Sunday, 5 July 2009

Gong Fu Tea

In China, there is a special kind of way of drinking tea. Gong Fu Tea has nothing to do with karate chops and flying kicks, it is a very refined and cultured way to drink tea. In Chinese, the word Gong Fu (功夫) means a skill attained through hard work and perseverance. The first character, Gong, is made up of the particles work and strength, which implies what I said above.

So Gong Fu tea is a method of preparing tea which takes skill. It is also a way of clearing the mind of troubled thoughts and getting back to nature. The sound of pouring water has a calming effect and and the delicate flavour and smell of tea is symbolic of purity. Another name for Gong Fu tea is the tea ceremony, or Cha Dao (way of tea), but these are more often associated with Japan, whose tea culture is very different. The Japanese tea ceremony (correct me if Im wrong) seems to be more about the preparation as a ritual or an art in itself, whereas in China, it is more about the tea that is drunk.

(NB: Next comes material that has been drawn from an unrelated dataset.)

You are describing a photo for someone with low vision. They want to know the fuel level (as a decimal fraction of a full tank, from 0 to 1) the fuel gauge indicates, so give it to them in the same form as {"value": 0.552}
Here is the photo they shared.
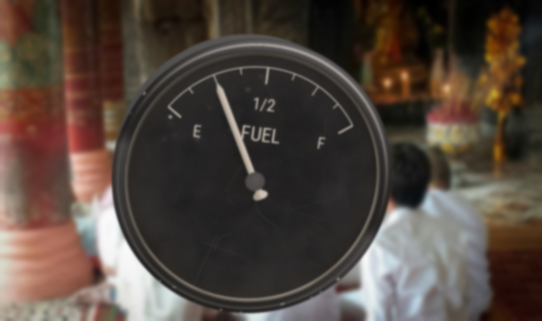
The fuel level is {"value": 0.25}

Different teas all have their own brewing methods, using different shape teapots and different temperatures of water. A full set is required, a teapot, Yixing Zisha is the best, a pouring jug, small drinking cups and sniffer cups. The tea is poured from the pot into the jug and then into the sniffer cups, which are long, thin cups that hold the fragrance of the tea inside. The small cup is then put on top of the sniffer and it is turned upside down, the sniffer cup is taken away and then it is drunk.

The Yixing Zisha teapot I mentioned is made of a special purple clay from Yixing region in Jiangsu province. Zisha means purple clay. The teapot should never be washed with soap, as the clay absorbs the colour and flavour of the tea. Instead it should just be rinsed with water. If you dont use the teapot for a while, you should occasionally leave some tea and hot water standing in it for a night.